If you are getting ready for your very first full or half marathon, you should review the basic tenets of running long distances before you take your first step. And even if you’re an experienced marathoner, it couldn’t hurt to review the marathon basics once again. I have seen far too many runners with a few marathons on their running shoes unable to figure out why they hit the wall during the race or fail to achieve their race goals.
So let’s start with…
Basic Training Principles
Find a solid training program that resonates with you.
Does it fit your work and lifestyle? Is it too advanced, not hard enough, or is it just right? Just because your running buddy uses a particular program doesn’t mean it will work for you, so check out all of your training program options. Chat up the coach of your local running club or talk to an expert at your local running specialty store to get some recommendations.
Gauge your current fitness level before you take the plunge of training to run 26.2 miles.
Far too many wannabe marathoners skip the common sense of doing a long, slow, progressive mileage build-up over a long period of time. Instead, they dive in headfirst, (over)confident they can just do it, and instead they end up injured, disillusioned and not having a good time. Consequently, they become a “one-and-doner,” never to set foot again on a marathon race course.
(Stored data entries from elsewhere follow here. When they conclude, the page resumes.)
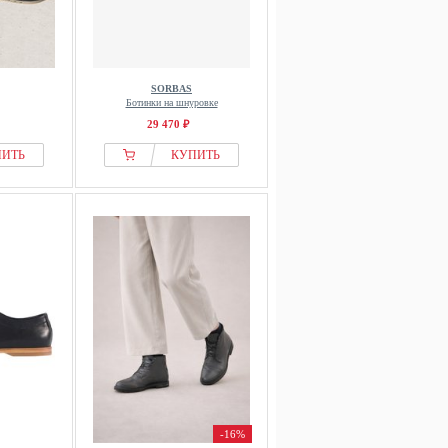
SORBAS
Ботинки на шнуровке
29 470 ₽
ПИТЬ
КУПИТЬ
-16%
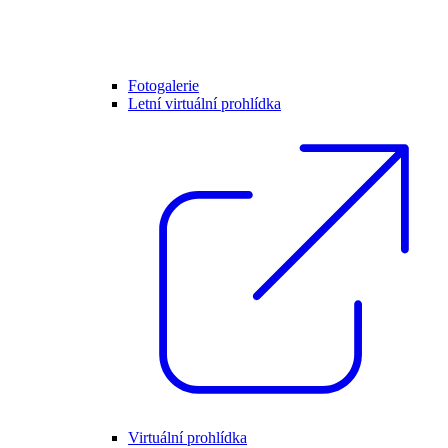
Fotogalerie
Letní virtuální prohlídka
Virtuální prohlídka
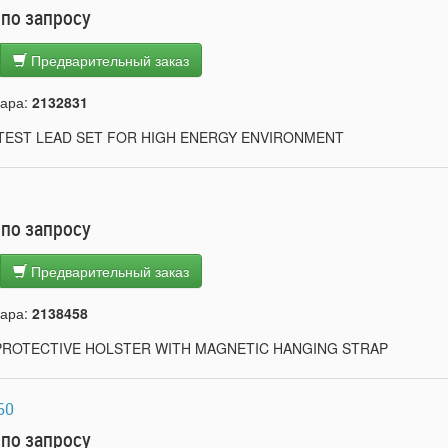
 по запросу
Предварительный заказ
вара:
2132831
,TEST LEAD SET FOR HIGH ENERGY ENVIRONMENT
 по запросу
Предварительный заказ
вара:
2138458
PROTECTIVE HOLSTER WITH MAGNETIC HANGING STRAP
60
 по запросу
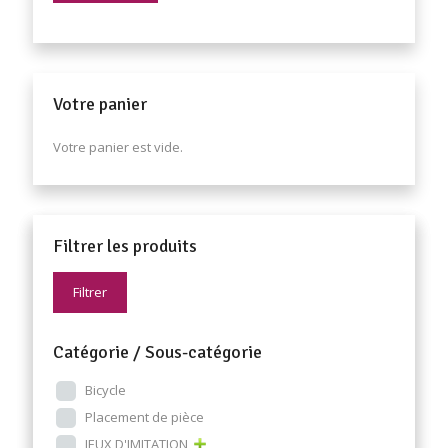
Votre panier
Votre panier est vide.
Filtrer les produits
Filtrer
Catégorie / Sous-catégorie
Bicycle
Placement de pièce
JEUX D'IMITATION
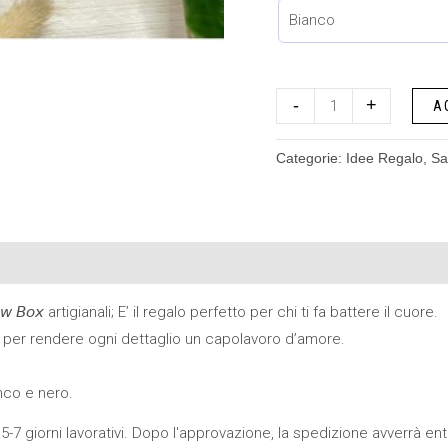
-
+
A
Categorie:
Idee Regalo
,
Sa
𝘉𝘰𝘹 artigianali; E’ il regalo perfetto per chi ti fa battere il cuore.
 per rendere ogni dettaglio un capolavoro d’amore.
nco e nero.
5-7 giorni lavorativi. Dopo l'approvazione, la spedizione avverrà entro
Maybe a half marathon might be a good stepping stone before you advance to a full marathon?
“Slow and Steady” should be your marathon training mantra.
By slow and steady, I don’t necessarily mean your pace. I mean you should run to your ability. It’s all about training patiently over many weeks and months, as you progressively build up your weekly mileage total by incorporating longer and longer weekly runs and throwing in some harder workouts such as hill repeats and intervals.
Running Gear Basics
Running with the right gear is absolutely essential, especially when running longer distances! Running with the wrong gear can mean injury, constant irritation and dissatisfaction.
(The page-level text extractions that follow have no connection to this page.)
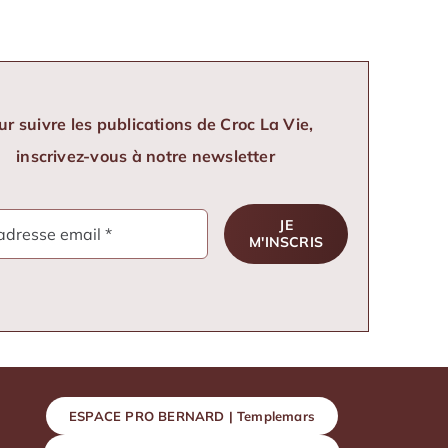
ur suivre les publications de Croc La Vie,
inscrivez-vous à notre newsletter
JE
M'INSCRIS
ESPACE PRO BERNARD | Templemars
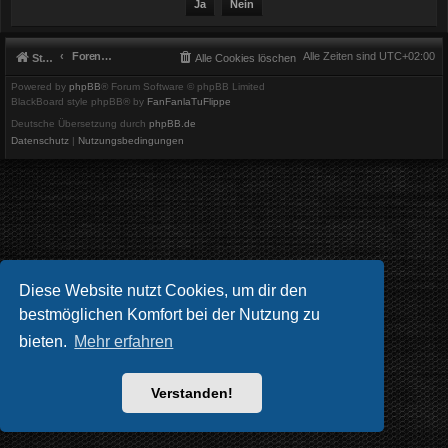
Foren-Übersicht
Alle Zeiten sind
UTC+02:00
Startseite
Alle Cookies löschen
Powered by
phpBB
® Forum Software © phpBB Limited
BlackBoard style phpBB® by
FanFanlaTuFlippe
Deutsche Übersetzung durch
phpBB.de
Datenschutz
|
Nutzungsbedingungen
Diese Website nutzt Cookies, um dir den
bestmöglichen Komfort bei der Nutzung zu
bieten.
Mehr erfahren
Verstanden!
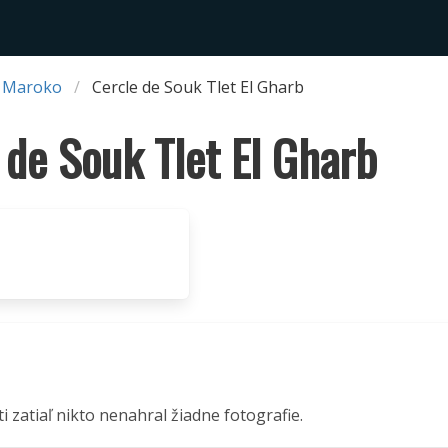
 Maroko
Cercle de Souk Tlet El Gharb
 de Souk Tlet El Gharb
ti zatiaľ nikto nenahral žiadne fotografie.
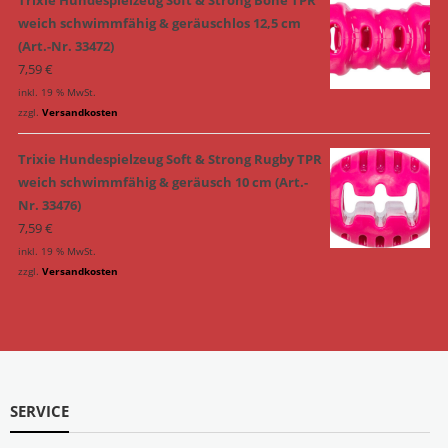
weich schwimmfähig & geräuschlos 12,5 cm
(Art.-Nr. 33472)
7,59
€
inkl. 19 % MwSt.
zzgl.
Versandkosten
Trixie Hundespielzeug Soft & Strong Rugby TPR
weich schwimmfähig & geräusch 10 cm (Art.-
Nr. 33476)
7,59
€
inkl. 19 % MwSt.
zzgl.
Versandkosten
SERVICE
Shoes are the number one running item you need to get right.
Considering that every foot strike exerts three to four times your body weight upon impact as you run, you need the right running shoes on your feet. The best thing you can do is go to a running specialty store, where a running expert can analyze your foot type and get you into the shoe that is right for you.
Remember, your feet are your foundation when running. Take care of them first with the right running shoe, and many other things will fall in line for your running.
Clothing is another key component that will help you to run freely and without irritation.
When I worked in running specialty retail, we used to have a saying that “cotton is rotten!” While cotton may feel comfortable and soft to your skin, it is water loving, which means any cotton clothing will retain all moisture as you sweat. Once cotton clothing gets wet, it stays wet and can become heavy, causing chafing and chills once the cold temperatures and wind pick up.
Instead of cotton, choose from the vast array of “technical clothing” that is made of mostly polyester fibers. It will wick away the moisture from your skin and is very comfortable to wear, plus it will allow you to stay warm and dry in the winter and dry in the summer.
Bottle holders and nutrition belts are an easy and practical way to stay hydrated and fueled-up while on the run.
There are numerous bottle holders that allow you to carry a water bottle in one or both hands while running, plus waist belt bottle holders that are great for very long runs when you need to carry more liquid.
As for convenient ways of carrying energy gels and chews, there are also many varieties of super lightweight carriers that go around your waist or even your wrist. This allows you to have plenty of fuel at the ready anytime during your run.
Basic Goal Setting
Set your running goals prior to or at the start of your training.
I cannot stress enough just how important it is to do this. Even after all of my years of running and racing, I find that I aimlessly run without focus and consistency if I don’t have a goal lined up a few weeks or months down the road. While running just to run is certainly fine and can be enjoyable, any gains in your overall running fitness and pace will usually flounder.
Most runners I encounter generally want to improve and therefore have some goals. Do you want to run a 3:45:00 marathon at the DICK’S Sporting Goods Pittsburgh Marathon on May 5, 2019? Or perhaps move your pace per mile from 10:00 per mile to 9:00 per mile by the end of next summer? Whatever your goal, take the time today to sit down and map it out.
Whether you’re new to the marathon distance or a veteran of many road races, it pays to go back to the basics of long distance running. They will ensure you are on the right path!